Let go of trying to make it ok

Deeply embracing change isn’t comfortable.

It’s nerve-wracking, confusing, frustrating, sad, and maddening. Changing things, or wanting them to change, can make us feel anxious, worried, helpless, and hopeless.

No, I’m not talking about trying on too-small jeans in an airless Target fitting room in the middle of July in the American South, but life changes can feel similar.

They’re really uncomfortable and the process makes us sweat…a lot.

I’ve seen with myself, my clients, and by examining all that developmental psychology stuff that I’ve formally and informally studied in my education and career, that even when we desperately want to change, we humans rally against it.

Our resistance is especially noticeable when we're trying to break a pattern or are stuck and know we need to do something different.

I used to think that I could change things (problematic relationships, bad boss, patterns of self-destruction, something I was complicit in creating) and still please everyone involved…including me.

As an achieving, hard-working person, I could just control all of the external factors and manage everyone's emotions to affect the needed change, right?

Surely I was capable enough to enact big life changes and meet all of the expectations and demands of daily life and those around me so no one would be unhappy or even notice…

That, my friends, is people-pleasing, self-delusional, invisibility energy right there.

“Prior Me” didn't realize that lasting, necessary change doesn't always please everyone...and it may not even please me for the short term.

This doesn’t mean we have to cleave to misery, spiral into despair, blow up everything in our wake or that we can’t share our process, firmly and kindly, with those around us.

For things to actually change so we can make meaningful progress, it means that we must let go of trying to make everything ok during the process.

I've recently begun to recognize that I’m at yet another big transition point in my life.
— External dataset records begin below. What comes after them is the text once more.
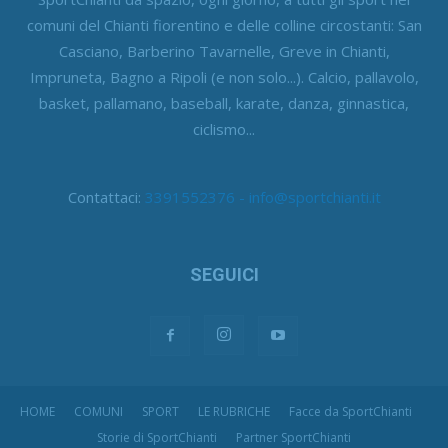
comuni del Chianti fiorentino e delle colline circostanti: San
Casciano, Barberino Tavarnelle, Greve in Chianti,
Impruneta, Bagno a Ripoli (e non solo...). Calcio, pallavolo,
basket, pallamano, baseball, karate, danza, ginnastica,
ciclismo...
Contattaci:
3391552376 - info@sportchianti.it
SEGUICI
HOME
COMUNI
SPORT
LE RUBRICHE
Facce da SportChianti
Storie di SportChianti
Partner SportChianti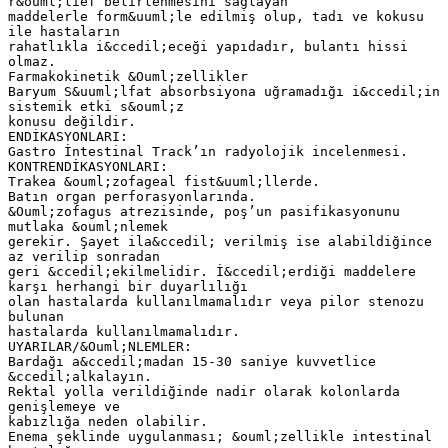
r&ouml;lief belirlenmesini sağlayan
maddelerle form&uuml;le edilmiş olup, tadı ve kokusu
ile hastaların
rahatlıkla i&ccedil;eceği yapıdadır, bulantı hissi
olmaz.
Farmakokinetik &Ouml;zellikler
Baryum S&uuml;lfat absorbsiyona uğramadığı i&ccedil;in
sistemik etki s&ouml;z
konusu değildir.
ENDİKASYONLARI:
Gastro İntestinal Track’ın radyolojik incelenmesi.
KONTRENDİKASYONLARI:
Trakea &ouml;zofageal fist&uuml;llerde.
Batın organ perforasyonlarında.
&Ouml;zofagus atrezisinde, poş’un pasifikasyonunu
mutlaka &ouml;nlemek
gerekir. Şayet ila&ccedil; verilmiş ise alabildiğince
az verilip sonradan
geri &ccedil;ekilmelidir. İ&ccedil;erdiği maddelere
karşı herhangi bir duyarlılığı
olan hastalarda kullanılmamalıdır veya pilor stenozu
bulunan
hastalarda kullanılmamalıdır.
UYARILAR/&Ouml;NLEMLER:
Bardağı a&ccedil;madan 15-30 saniye kuvvetlice
&ccedil;alkalayın.
Rektal yolla verildiğinde nadir olarak kolonlarda
genişlemeye ve
kabızlığa neden olabilir.
Enema şeklinde uygulanması; &ouml;zellikle intestinal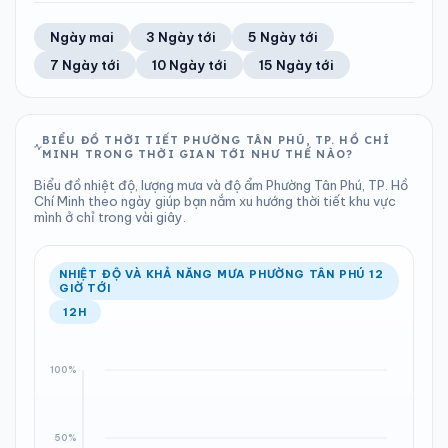
TIA UV
TẦM NHÌN
53%
26 km/h
LƯỢNG MƯA
ÁP SUẤT
12
Tốt
ĐIỂM SƯƠNG
% MƯA
0.38 mm
1010 hPa
22°C
84%
Trung bình ngày
Tốc độ gió
Ngày mai
3 Ngày tới
5 Ngày tới
Chỉ số UV
Ước lượng
Tổng cả ngày
Bình thường
Ổn định
Khả năng mưa
7 Ngày tới
10 Ngày tới
15 Ngày tới
TIA UV
TẦM NHÌN
LƯỢNG MƯA
ÁP SUẤT
12
Tốt
ĐIỂM SƯƠNG
% MƯA
0.45 mm
1009 hPa
22°C
30%
Chỉ số UV
Ước lượng
Tổng cả ngày
Bình thường
Ổn định
Khả năng mưa
BIỂU ĐỒ THỜI TIẾT PHƯỜNG TÂN PHÚ, TP. HỒ CHÍ
MINH TRONG THỜI GIAN TỚI NHƯ THẾ NÀO?
LƯỢNG MƯA
ÁP SUẤT
ĐIỂM SƯƠNG
% MƯA
0 mm
1009 hPa
22°C
26%
Biểu đồ nhiệt độ, lượng mưa và độ ẩm Phường Tân Phú, TP. Hồ
Tổng cả ngày
Bình thường
Chí Minh theo ngày giúp bạn nắm xu hướng thời tiết khu vực
Ổn định
Khả năng mưa
mình ở chỉ trong vài giây.
ĐIỂM SƯƠNG
% MƯA
22°C
0%
Ổn định
Khả năng mưa
NHIỆT ĐỘ VÀ KHẢ NĂNG MƯA PHƯỜNG TÂN PHÚ 12
GIỜ TỚI
12H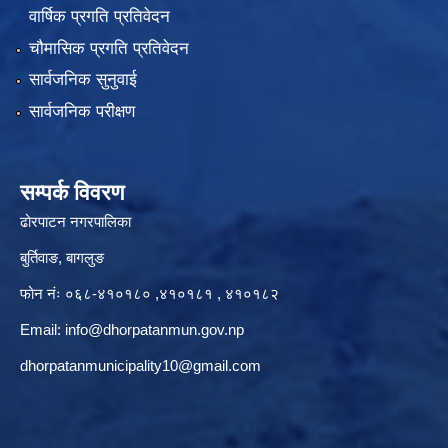
वार्षिक प्रगति प्रतिवेदन
चौमासिक प्रगति प्रतिवेदन
सार्वजनिक सुनुवाई
सार्वजनिक परीक्षण
सम्पर्क विवरण
ढोरपाटन नगरपालिका
बुर्तिवाङ, बागलुङ
फोन नंः ०६८-४१०१८० ,४१०१८१ , ४१०१८२
Email:
info@dhorpatanmun.gov.np
dhorpatanmunicipality10@gmail.com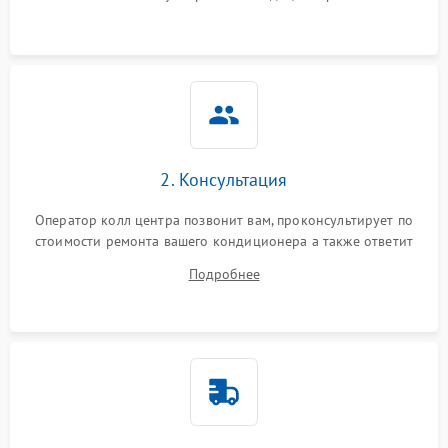
2. Консультация
Оператор колл центра позвонит вам, проконсультирует по
стоимости ремонта вашего кондиционера а также ответит
на все ваши вопросы.
Подробнее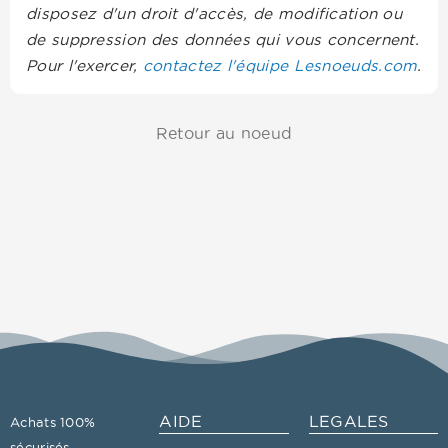
disposez d'un droit d'accès, de modification ou
de suppression des données qui vous concernent.
Pour l'exercer,
contactez l'équipe Lesnoeuds.com
.
Retour au noeud
AIDE
LEGALES
Achats 100%
sécurisés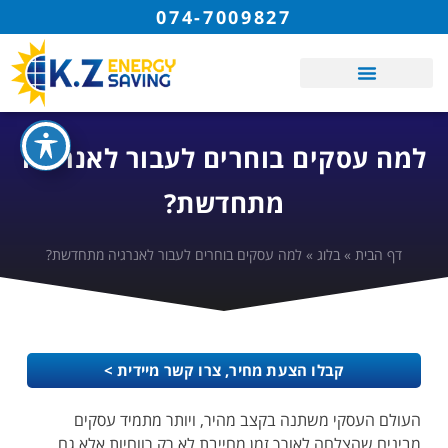
074-7009827
למה עסקים בוחרים לעבור לאנרגיה
מתחדשת?
דף הבית
»
בלוג
»
למה עסקים בוחרים לעבור לאנרגיה מתחדשת?
קבלו הצעת מחיר, צרו קשר מיידית >
העולם העסקי משתנה בקצב מהיר, ויותר מתמיד עסקים
מבינים שהצלחה לאורך זמן מחייבת לא רק רווחיות אלא גם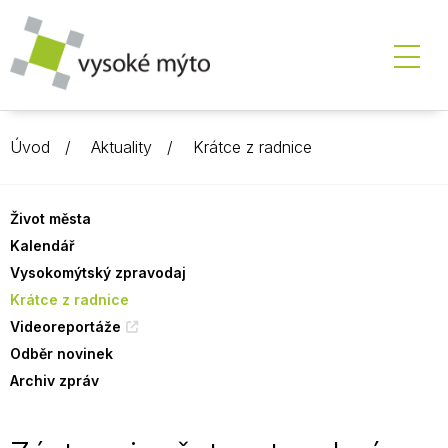
Úvod
Aktuality
Krátce z radnice
Život města
Kalendář
Vysokomýtský zpravodaj
Krátce z radnice
Videoreportáže
Odběr novinek
Archiv zpráv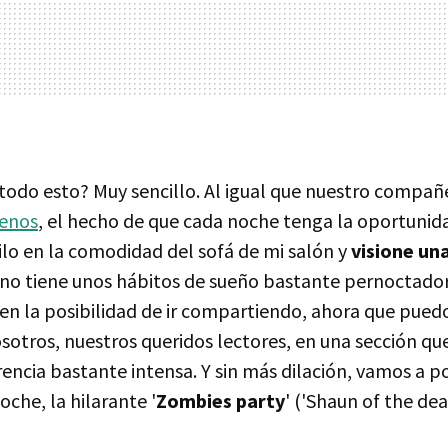
 todo esto? Muy sencillo. Al igual que nuestro compa
enos
, el hecho de que cada noche tenga la oportunid
lo en la comodidad del sofá de mi salón y
visione una
o tiene unos hábitos de sueño bastante pernoctad
en la posibilidad de ir compartiendo, ahora que pued
sotros, nuestros queridos lectores, en una sección que
encia bastante intensa. Y sin más dilación, vamos a po
oche, la hilarante '
Zombies party
' ('Shaun of the de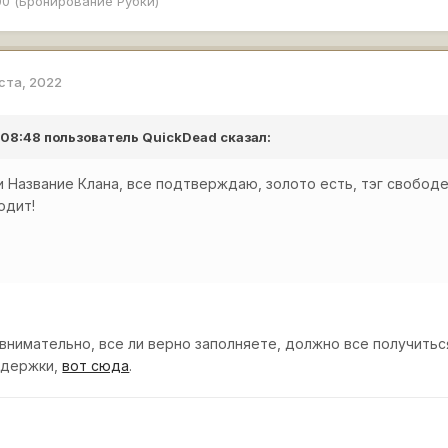
00 (Бронирование Рубки)
уста, 2022
в 08:48 пользователь
QuickDead
сказал:
и Название Клана, все подтверждаю, золото есть, тэг свобод
одит!
внимательно, все ли верно заполняете, должно все получиться
ддержки,
вот сюда
.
All of my own signs and change patterns are there. My innate self still wants to control this transition & people's perceptions of me. I want to try to problem solve and come up with the answers and formulate the plan right now so I can control what happens next. I still want to appear as "the same Michelle," even though I'm not.

We all go through periods where we recognize that we’ll never be the same if we’re growing in our human experiences.

My current self, who has spent a lot of time actively undoing patterns, knows that I can't grab onto external things to try to control and change them. My current self is more comfortable with the uncomfortable stages of change.

Letting go of the need to make things ok and not micromanaging the process allows the change process to actually happen, and usually results in more depth, clarity, and possibility.

It takes work to not just jump in and try to fix our discomfort immediately. It’s often harder work to not perpetuate old patterns.

If you're going through a change, or want something to change, take a moment to stop.

Get curious about your own emotions & motivations around the situation. If you find your patterns are repeating ask yourself what you keep going back to and how that is serving you.

Stopping and noticing will allow you the space to break the pattern of sameness so you can create new ones that serve you better.

The pause is often mightier than the action.